_Try it_
Please copy out the full listing that follows exactly; no picture belongs in the copy.

_Source material_
= = = =

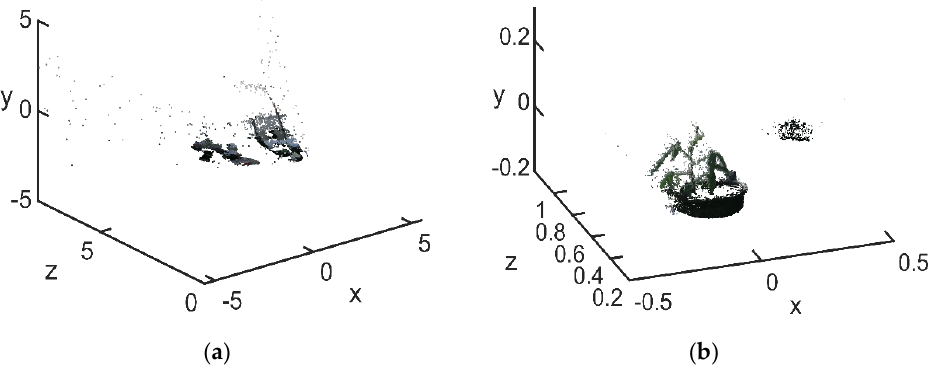
Figure 4. Comparison before and after point cloud conditional filtering: ( a ) before conditional filtering; ( b ) after conditional filtering.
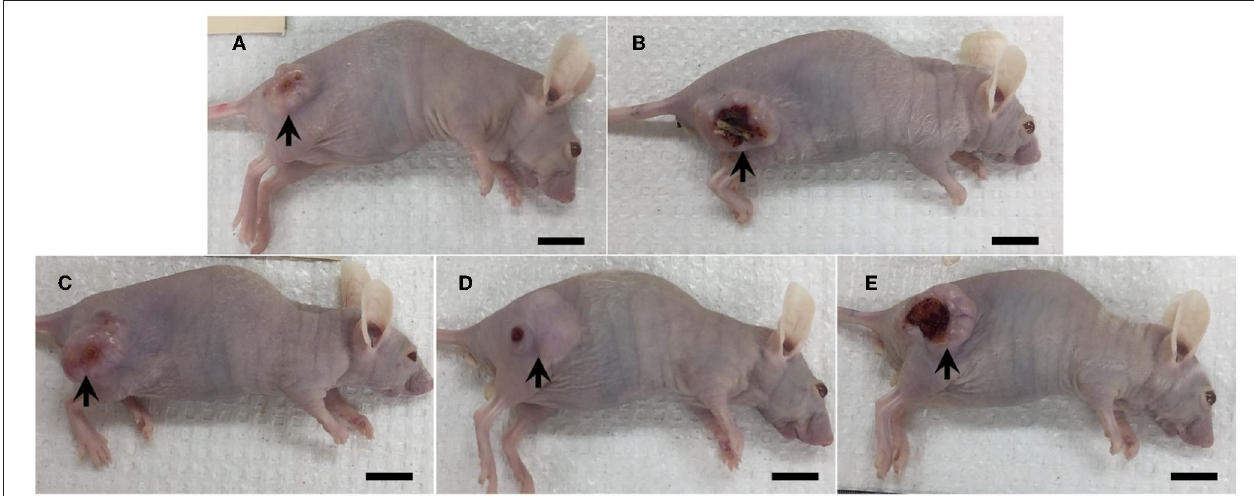
FIGURE 2 | Gross morphology of mice in the negative control group (A) , the positive control group (5-FU) (B) , and THC:CBD at the dose of 1 mg/kg BW (C) , 5 mg/kg BW (D) , and 10 mg/kg BW (E) , (scale bar = 1cm). Tumor mass was presented subcutaneously with ulcerated and necrosis in several mice (arrow).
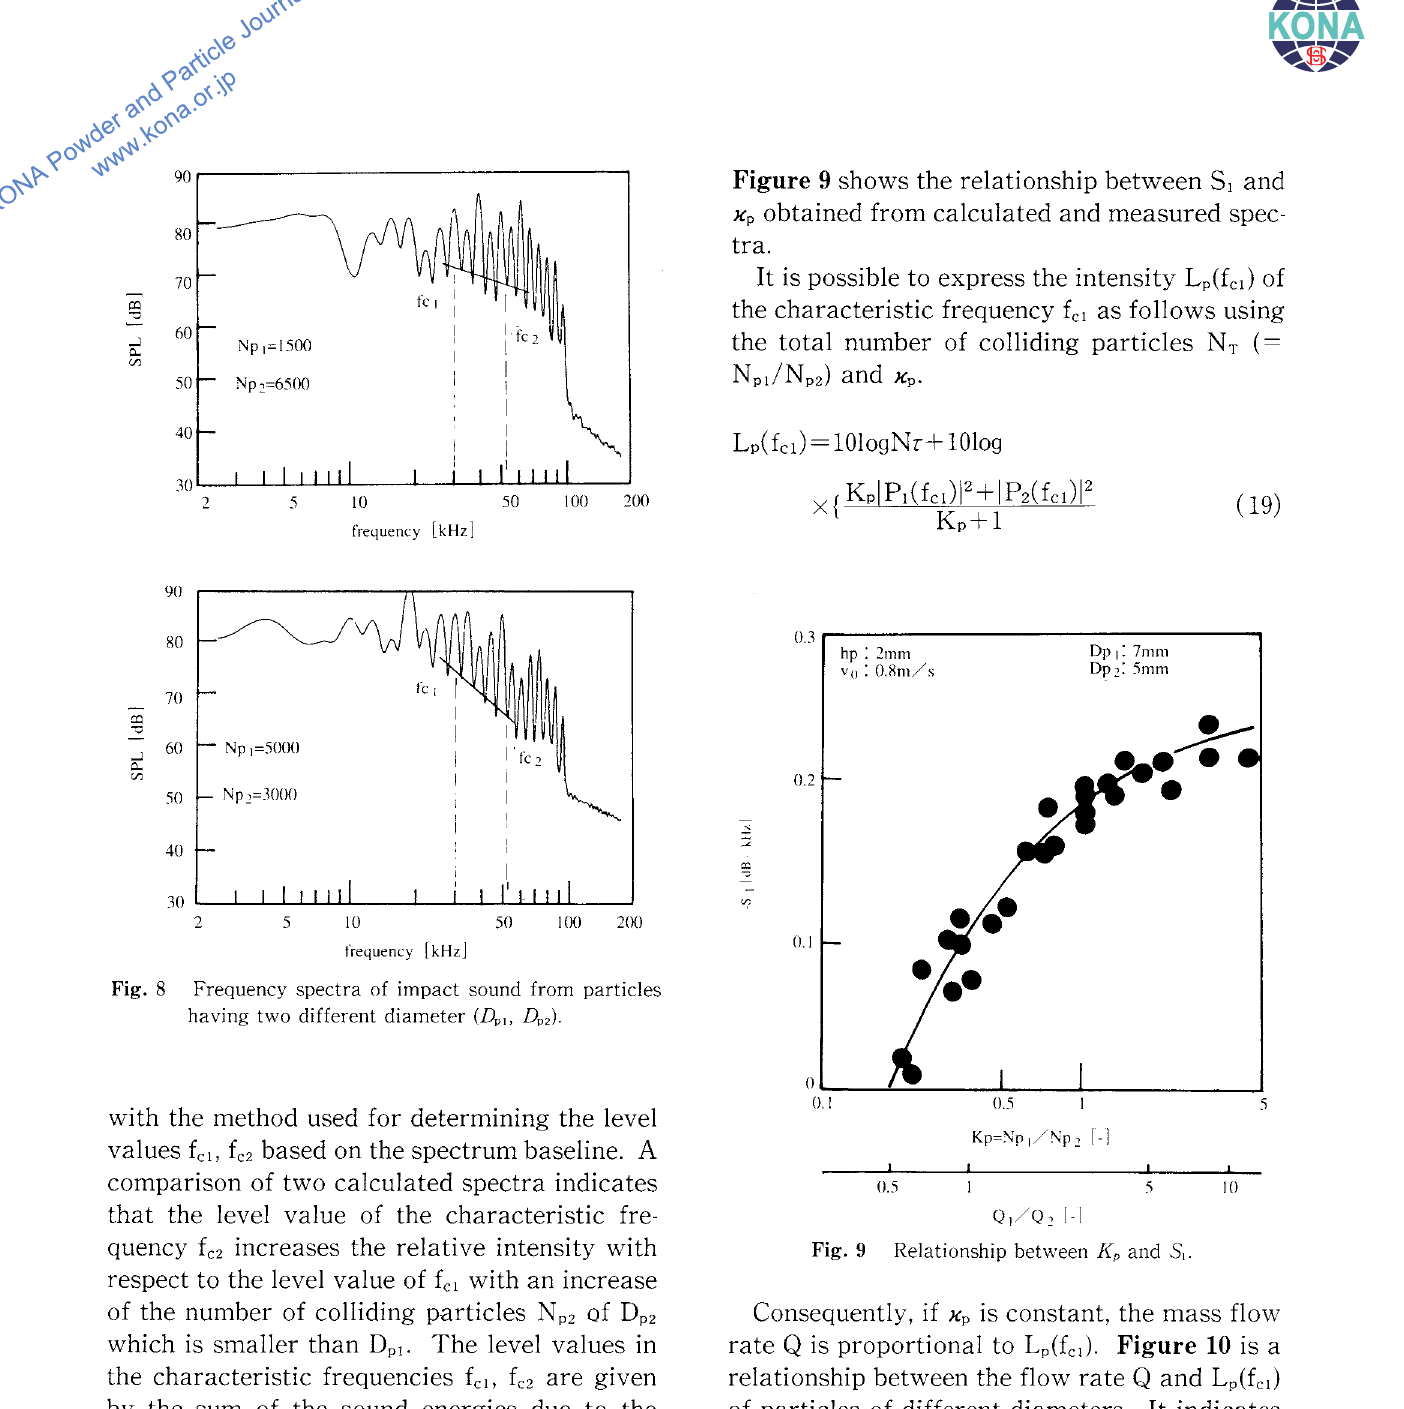
a linear relationship with a gradient of 10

= = = =

_Result of the task_
Figure 4. Comparison before and after point cloud conditional filtering: ( a ) before conditional filtering; ( b ) after conditional filtering.
FIGURE 2 | Gross morphology of mice in the negative control group (A) , the positive control group (5-FU) (B) , and THC:CBD at the dose of 1 mg/kg BW (C) , 5 mg/kg BW (D) , and 10 mg/kg BW (E) , (scale bar = 1cm). Tumor mass was presented subcutaneously with ulcerated and necrosis in several mice (arrow).
a linear relationship with a gradient of 10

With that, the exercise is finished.